_Given text_
────────

Modi disbands Plan panel, says time for ‘new body with new soul’

New institution to replace Planning Commission, the 64-year old policy making body.

Prime Minister Narendra Modi announced on Friday that the Planning Commission would be disbanded in favour of a new institution that better reflects the country’s federal structure and copes with the emerging economic challenges.

Delivering his economic agenda as part of the Independence Day speech here, Modi said that “the time has come to give a new shape to the Commission”.

The Commission was seen by many as a lingering vestige of the country’s attempt to replicate the Soviet-model of a planned economy. Interestingly, Modi’s predecessor, Manmohan Singh, in his last meeting as the chairman of the Plan panel on May 1, had also conceded that there was a “pressing need” to restructure the Commission and had said that the Plan panel needed to change in the wake of “an increasingly open and liberalised economy and a greater reliance on market mechanisms”. Modi’s Friday announcement on the Commission’s fate, though, had an element of surprise in it, as the minister of state for planning Rao Inderjit Singh, in a written reply in the Rajya Sabha on June 17, had categorically stated that “…there is at present no proposal under consideration of the government for abolishing the Planning Commission.”

────────

Portion of a data file
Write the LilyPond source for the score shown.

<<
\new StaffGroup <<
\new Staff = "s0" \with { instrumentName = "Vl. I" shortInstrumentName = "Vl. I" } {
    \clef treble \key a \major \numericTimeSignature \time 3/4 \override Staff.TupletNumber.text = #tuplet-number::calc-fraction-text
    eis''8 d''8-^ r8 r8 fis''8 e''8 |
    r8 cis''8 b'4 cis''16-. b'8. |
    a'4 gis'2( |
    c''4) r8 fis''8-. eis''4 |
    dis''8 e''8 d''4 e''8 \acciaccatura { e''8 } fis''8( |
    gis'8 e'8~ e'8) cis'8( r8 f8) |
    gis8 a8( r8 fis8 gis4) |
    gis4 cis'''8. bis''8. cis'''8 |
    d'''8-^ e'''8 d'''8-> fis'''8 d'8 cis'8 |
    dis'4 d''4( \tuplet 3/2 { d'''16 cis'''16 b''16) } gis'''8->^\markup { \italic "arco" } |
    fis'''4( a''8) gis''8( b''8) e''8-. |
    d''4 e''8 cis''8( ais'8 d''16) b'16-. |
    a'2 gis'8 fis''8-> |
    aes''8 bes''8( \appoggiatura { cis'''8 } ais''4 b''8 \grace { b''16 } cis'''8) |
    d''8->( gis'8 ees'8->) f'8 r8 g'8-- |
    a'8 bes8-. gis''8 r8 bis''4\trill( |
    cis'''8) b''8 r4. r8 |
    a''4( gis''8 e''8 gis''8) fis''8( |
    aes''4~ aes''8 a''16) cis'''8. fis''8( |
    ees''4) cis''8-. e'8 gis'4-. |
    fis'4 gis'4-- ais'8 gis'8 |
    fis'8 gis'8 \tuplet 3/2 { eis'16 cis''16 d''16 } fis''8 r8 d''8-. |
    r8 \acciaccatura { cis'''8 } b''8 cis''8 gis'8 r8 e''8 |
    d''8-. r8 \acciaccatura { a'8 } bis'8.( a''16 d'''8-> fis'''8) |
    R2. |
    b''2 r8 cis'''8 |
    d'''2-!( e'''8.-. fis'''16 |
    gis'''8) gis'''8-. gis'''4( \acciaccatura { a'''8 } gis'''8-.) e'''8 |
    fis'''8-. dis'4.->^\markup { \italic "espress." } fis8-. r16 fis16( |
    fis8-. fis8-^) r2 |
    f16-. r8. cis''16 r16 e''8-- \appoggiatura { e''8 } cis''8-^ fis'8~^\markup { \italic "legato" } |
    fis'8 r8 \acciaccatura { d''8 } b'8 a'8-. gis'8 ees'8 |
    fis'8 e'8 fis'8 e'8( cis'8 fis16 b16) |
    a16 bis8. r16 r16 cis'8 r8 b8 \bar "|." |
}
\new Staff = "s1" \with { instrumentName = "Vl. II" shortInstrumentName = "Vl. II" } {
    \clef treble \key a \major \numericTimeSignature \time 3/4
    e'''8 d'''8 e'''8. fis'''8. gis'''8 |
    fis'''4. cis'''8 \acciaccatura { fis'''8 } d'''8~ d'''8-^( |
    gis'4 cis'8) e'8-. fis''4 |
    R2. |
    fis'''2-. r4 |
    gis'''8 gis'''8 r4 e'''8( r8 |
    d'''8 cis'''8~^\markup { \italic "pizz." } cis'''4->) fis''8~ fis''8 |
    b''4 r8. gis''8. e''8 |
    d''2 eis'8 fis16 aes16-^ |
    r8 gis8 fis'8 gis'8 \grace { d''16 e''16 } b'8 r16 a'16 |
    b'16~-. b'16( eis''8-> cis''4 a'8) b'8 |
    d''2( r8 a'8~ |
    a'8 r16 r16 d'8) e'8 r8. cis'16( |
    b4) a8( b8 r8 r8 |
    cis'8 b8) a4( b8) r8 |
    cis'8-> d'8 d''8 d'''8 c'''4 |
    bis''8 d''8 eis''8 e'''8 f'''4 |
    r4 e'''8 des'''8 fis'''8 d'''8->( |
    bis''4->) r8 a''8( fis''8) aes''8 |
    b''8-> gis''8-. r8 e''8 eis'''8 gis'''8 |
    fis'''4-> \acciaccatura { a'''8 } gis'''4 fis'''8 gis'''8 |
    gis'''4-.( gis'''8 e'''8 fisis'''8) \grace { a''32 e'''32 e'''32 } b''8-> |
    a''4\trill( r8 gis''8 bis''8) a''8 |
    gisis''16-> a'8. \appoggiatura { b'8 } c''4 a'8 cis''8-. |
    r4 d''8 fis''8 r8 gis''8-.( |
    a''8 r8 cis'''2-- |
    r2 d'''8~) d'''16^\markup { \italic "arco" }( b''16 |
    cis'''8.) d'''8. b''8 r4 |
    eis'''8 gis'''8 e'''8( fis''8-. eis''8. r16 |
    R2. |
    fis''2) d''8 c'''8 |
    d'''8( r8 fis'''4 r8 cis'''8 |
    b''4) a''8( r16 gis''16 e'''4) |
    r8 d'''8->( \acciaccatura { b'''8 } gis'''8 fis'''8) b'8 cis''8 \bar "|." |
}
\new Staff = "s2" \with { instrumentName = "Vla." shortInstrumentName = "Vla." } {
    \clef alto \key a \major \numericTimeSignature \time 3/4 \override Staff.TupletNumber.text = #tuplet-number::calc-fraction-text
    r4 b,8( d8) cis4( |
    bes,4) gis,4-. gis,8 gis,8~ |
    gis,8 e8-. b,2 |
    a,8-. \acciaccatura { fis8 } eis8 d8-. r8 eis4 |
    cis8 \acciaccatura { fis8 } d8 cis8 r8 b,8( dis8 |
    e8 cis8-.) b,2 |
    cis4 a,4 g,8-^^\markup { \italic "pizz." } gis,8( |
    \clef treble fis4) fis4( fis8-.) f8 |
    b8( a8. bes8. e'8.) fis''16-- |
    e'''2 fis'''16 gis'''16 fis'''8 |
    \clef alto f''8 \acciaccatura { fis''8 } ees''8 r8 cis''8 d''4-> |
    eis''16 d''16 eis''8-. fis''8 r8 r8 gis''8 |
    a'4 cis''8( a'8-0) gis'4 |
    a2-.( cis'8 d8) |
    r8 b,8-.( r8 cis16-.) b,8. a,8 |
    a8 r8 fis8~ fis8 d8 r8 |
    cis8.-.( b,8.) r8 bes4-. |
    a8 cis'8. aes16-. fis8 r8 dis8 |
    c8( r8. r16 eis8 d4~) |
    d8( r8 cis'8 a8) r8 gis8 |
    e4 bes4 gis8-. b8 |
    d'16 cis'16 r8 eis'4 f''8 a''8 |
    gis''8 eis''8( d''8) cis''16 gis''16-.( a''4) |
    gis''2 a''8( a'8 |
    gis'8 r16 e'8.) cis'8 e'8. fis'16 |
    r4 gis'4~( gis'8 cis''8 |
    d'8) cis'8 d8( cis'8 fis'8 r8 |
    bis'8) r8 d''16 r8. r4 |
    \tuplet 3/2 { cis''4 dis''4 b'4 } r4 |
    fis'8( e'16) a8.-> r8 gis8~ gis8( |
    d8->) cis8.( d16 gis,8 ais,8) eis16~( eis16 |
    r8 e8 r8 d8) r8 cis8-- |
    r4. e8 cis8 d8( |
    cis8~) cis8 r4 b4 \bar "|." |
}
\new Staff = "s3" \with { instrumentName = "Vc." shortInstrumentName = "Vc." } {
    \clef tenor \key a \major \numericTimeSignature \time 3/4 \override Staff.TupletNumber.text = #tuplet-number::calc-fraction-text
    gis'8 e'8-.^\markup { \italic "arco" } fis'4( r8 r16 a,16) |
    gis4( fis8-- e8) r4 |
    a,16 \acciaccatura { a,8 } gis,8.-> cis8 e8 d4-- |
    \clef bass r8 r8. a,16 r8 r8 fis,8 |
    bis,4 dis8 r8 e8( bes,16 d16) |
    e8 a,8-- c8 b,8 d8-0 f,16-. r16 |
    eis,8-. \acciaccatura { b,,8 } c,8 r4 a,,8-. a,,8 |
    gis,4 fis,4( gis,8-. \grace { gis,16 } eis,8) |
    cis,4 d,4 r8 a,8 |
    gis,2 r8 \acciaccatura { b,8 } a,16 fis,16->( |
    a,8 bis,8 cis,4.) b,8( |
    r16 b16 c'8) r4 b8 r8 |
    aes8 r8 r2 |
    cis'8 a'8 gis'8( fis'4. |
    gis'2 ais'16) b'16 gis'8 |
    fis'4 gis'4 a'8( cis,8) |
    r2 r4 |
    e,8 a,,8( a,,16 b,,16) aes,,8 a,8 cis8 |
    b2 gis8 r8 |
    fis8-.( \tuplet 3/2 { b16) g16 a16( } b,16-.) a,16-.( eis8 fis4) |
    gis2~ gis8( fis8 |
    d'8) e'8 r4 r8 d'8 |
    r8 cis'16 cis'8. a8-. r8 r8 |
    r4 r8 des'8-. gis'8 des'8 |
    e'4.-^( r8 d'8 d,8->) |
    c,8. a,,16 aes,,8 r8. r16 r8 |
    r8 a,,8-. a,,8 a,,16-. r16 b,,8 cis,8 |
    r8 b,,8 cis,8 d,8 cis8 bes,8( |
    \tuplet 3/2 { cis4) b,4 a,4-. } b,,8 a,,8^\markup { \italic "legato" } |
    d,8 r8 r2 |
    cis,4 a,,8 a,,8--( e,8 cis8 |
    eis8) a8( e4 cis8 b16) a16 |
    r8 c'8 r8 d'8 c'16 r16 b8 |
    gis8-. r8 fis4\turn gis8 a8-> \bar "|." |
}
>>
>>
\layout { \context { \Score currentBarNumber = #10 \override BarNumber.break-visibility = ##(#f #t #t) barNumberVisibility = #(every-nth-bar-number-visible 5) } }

────────

_Set problem 1_
Repeat word for word the passage of the article on the Planning Commission starting at "New institution to" and ending at "emerging economic challenges.".
_Set problem 2_
Answer these questions using the article on the Planning Commission:
(a) How old is the Planning Commission said to be?
(b) On what date did Manmohan Singh hold his last meeting as chairman of the Plan panel?
(c) Who stated in a written reply in the Rajya Sabha on June 17 that no proposal to abolish the Planning Commission was under consideration?

_Full solution 1_
New institution to replace Planning Commission, the 64-year old policy making body.

Prime Minister Narendra Modi announced on Friday that the Planning Commission would be disbanded in favour of a new institution that better reflects the country’s federal structure and copes with the emerging economic challenges.

_Full solution 2_
(a) 64 years old
(b) May 1
(c) Rao Inderjit Singh, the minister of state for planning